Celebrities rap about using jets that produce 1,000 times more emissions than the average person

Singer Taylor Swift Photo: AFP

From a 14-minute flight on Drake’s private plane to Taylor Swift’s carbon footprint, celebrities are struggling to shake off a storm over their emissions amid the climate crisis.

Fury erupted in July when reality star Kylie Jenner shared with her 364 million Instagram users a photo of her and her partner, rapper Travis Scott, in front of two jets with the caption: “You want mine or the Yours;”

Critics on social media quickly attacked Jenner, calling her a “climate criminal.”

Then last week, British sustainability marketing company Yard named and shamed the “worst private jet CO2 offenders” among celebrities.

Usually a regular at the top of the music charts, US pop star Taylor Swift headlined the incredible list, sparking an outpouring of social media outrage, memes and jokes that she was using her jet to collect food.

Her jet has flown 170 times since January, with total flight emissions for the year reaching 8,293.54 tons, or 1,184.8 times more than the average person, Yard said.

In second place was boxer Floyd Mayweather, followed by rapper Jay-Z.

Jenner’s half-sister, reality star Kim Kardashian, came in seventh, having recently shown off her cashmere jet interior. Rapper Scott was 10th while Jenner herself was 19th.

The Yard cautioned that its list was “not definitive of the biggest offenders” as it is based on the “Celebrity Jets” Twitter account, which tracks flights thanks to public data. It was also impossible to determine whether the stars were in all recorded flights.

“Taylor’s jet is regularly loaned out to other people,” Swift’s publicist told the media outlet.

“To attribute most or all of these trips to her is grossly wrong.”
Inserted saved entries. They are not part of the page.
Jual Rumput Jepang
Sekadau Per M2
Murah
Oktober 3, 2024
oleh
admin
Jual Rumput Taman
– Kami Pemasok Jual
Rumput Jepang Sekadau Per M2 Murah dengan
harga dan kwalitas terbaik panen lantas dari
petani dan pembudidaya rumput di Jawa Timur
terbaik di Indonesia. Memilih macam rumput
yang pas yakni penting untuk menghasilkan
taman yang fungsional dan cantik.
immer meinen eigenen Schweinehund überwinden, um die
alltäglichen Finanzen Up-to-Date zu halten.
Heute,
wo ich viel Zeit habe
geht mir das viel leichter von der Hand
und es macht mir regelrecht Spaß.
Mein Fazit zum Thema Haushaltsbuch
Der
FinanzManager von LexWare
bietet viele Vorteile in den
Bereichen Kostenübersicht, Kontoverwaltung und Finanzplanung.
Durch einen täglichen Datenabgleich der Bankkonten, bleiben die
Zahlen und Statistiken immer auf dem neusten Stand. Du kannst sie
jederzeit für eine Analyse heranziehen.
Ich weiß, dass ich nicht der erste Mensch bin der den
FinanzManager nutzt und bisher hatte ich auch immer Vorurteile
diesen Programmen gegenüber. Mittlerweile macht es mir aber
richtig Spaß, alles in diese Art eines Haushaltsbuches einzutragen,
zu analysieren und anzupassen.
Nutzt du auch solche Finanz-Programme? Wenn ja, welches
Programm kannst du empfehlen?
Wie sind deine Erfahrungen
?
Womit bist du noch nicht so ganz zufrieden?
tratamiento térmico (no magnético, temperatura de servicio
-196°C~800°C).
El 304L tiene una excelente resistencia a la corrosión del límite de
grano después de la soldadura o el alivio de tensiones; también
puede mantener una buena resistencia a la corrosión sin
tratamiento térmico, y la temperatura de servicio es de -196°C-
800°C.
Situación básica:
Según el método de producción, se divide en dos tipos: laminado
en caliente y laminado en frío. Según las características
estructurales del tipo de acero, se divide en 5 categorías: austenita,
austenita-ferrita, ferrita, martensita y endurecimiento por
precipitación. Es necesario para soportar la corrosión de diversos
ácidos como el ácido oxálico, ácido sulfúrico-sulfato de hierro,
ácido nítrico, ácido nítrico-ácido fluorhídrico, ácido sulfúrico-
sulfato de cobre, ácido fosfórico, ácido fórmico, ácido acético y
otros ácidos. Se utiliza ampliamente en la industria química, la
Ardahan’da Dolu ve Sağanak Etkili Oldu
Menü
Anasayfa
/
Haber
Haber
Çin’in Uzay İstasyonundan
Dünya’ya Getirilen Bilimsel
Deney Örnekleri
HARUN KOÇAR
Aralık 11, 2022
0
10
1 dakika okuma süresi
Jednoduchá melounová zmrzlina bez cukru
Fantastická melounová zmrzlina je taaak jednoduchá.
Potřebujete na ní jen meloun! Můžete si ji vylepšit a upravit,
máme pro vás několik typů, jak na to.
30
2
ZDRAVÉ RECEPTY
While Drake missed the top 10 list, the Canadian rapper faced heat on a 14-minute flight between Toronto and Hamilton in July, especially after he said the plane “Air Drake” was empty.

“This is just them moving planes to whatever airport they’re in storage for whoever cares about the logistics… nobody’s getting that flight,” he said on Instagram.

“It’s even worse if it was flying empty,” said Beatrice Jarrige, long-distance mobility project manager at the Shift Project, a nonprofit focused on climate change.

Dropping bombs

The aviation sector is responsible for 2-3 percent of carbon dioxide emissions.

But a report in May by Transport & Environment, a European non-governmental group, found that the carbon footprint of private jets is five to 14 times higher per passenger compared to commercial flights and 50 times that of passenger trains.

“We’re allowing people to fly climate bombs,” said William Todd, executive director of the clean transport campaign group.

Private jet use has soared since the coronavirus pandemic, with wealthier customers scrambling to avoid cancellations.

Private jet flights are up 7 percent in 2021 compared to 2019, according to aviation data research firm WingX.

In Europe, celebrities using private jets could use the continent’s vast train network for most of their travel, Todts said.

Airplanes “like taxis”

The Celebrity Jets account was created by 19-year-old student Jack Sweeney in 2020 after he started following Elon Musk’s private jet.

He now has 30 accounts following sports stars, Meta boss Mark Zuckerberg.

Sweeney has inspired copycat accounts.

Sebastien, a 35-year-old aerospace engineer who declined to give his real name, set up the ‘I Fly Bernard’ account in April which follows the flights of French billionaires, including Bernard Arnault, head of luxury giant LVMH.

“What I want to condemn is the use of private jets like taxis,” he said, pointing to their multiple domestic and European flights.

Arnault has yet to respond to the online criticism.

Jarrige hopes the anger on social media turns into political action.

“It’s not a total ban on such flights, but the richest should make an effort to be more restrained,” he said, calling for more investment in the railways.

Todts said celebrities can and should do more to encourage the development of biofuels rather than kerosene.

“If they actually use their power to buy clean fuels, it would encourage the industry to develop them,” he said.

The commercial aviation sector said in 2021 that sustainable fuels are “key” to its 2050 carbon neutrality targets.

Leave a Comment

Your email address will not be published.